▶ [DESCRIPTION OF THE TASK]: Your answer must be an exact copy of the records, minus any pictures.
STORED DATA section start
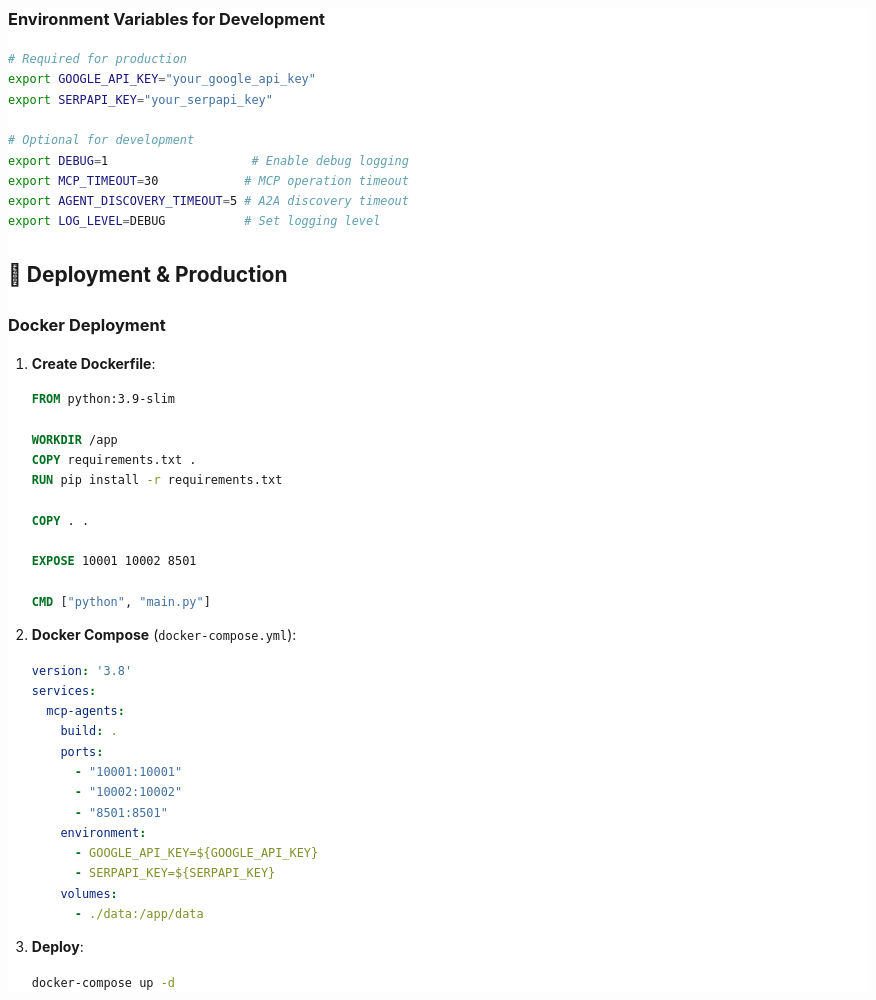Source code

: ### Environment Variables for Development

```bash
# Required for production
export GOOGLE_API_KEY="your_google_api_key"
export SERPAPI_KEY="your_serpapi_key"

# Optional for development
export DEBUG=1                    # Enable debug logging
export MCP_TIMEOUT=30            # MCP operation timeout
export AGENT_DISCOVERY_TIMEOUT=5 # A2A discovery timeout
export LOG_LEVEL=DEBUG           # Set logging level
```

## 🚀 Deployment & Production

### Docker Deployment

1. **Create Dockerfile**:
   ```dockerfile
   FROM python:3.9-slim
   
   WORKDIR /app
   COPY requirements.txt .
   RUN pip install -r requirements.txt
   
   COPY . .
   
   EXPOSE 10001 10002 8501
   
   CMD ["python", "main.py"]
   ```

2. **Docker Compose** (`docker-compose.yml`):
   ```yaml
   version: '3.8'
   services:
     mcp-agents:
       build: .
       ports:
         - "10001:10001"
         - "10002:10002"
         - "8501:8501"
       environment:
         - GOOGLE_API_KEY=${GOOGLE_API_KEY}
         - SERPAPI_KEY=${SERPAPI_KEY}
       volumes:
         - ./data:/app/data
   ```

3. **Deploy**:
   ```bash
   docker-compose up -d
   ```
STORED DATA section end
▶ [SOLUTION TO THE PROBLEM]:
Source code

: ### Environment Variables for Development

```bash
# Required for production
export GOOGLE_API_KEY="your_google_api_key"
export SERPAPI_KEY="your_serpapi_key"

# Optional for development
export DEBUG=1                    # Enable debug logging
export MCP_TIMEOUT=30            # MCP operation timeout
export AGENT_DISCOVERY_TIMEOUT=5 # A2A discovery timeout
export LOG_LEVEL=DEBUG           # Set logging level
```

## 🚀 Deployment & Production

### Docker Deployment

1. **Create Dockerfile**:
   ```dockerfile
   FROM python:3.9-slim
   
   WORKDIR /app
   COPY requirements.txt .
   RUN pip install -r requirements.txt
   
   COPY . .
   
   EXPOSE 10001 10002 8501
   
   CMD ["python", "main.py"]
   ```

2. **Docker Compose** (`docker-compose.yml`):
   ```yaml
   version: '3.8'
   services:
     mcp-agents:
       build: .
       ports:
         - "10001:10001"
         - "10002:10002"
         - "8501:8501"
       environment:
         - GOOGLE_API_KEY=${GOOGLE_API_KEY}
         - SERPAPI_KEY=${SERPAPI_KEY}
       volumes:
         - ./data:/app/data
   ```

3. **Deploy**:
   ```bash
   docker-compose up -d
   ```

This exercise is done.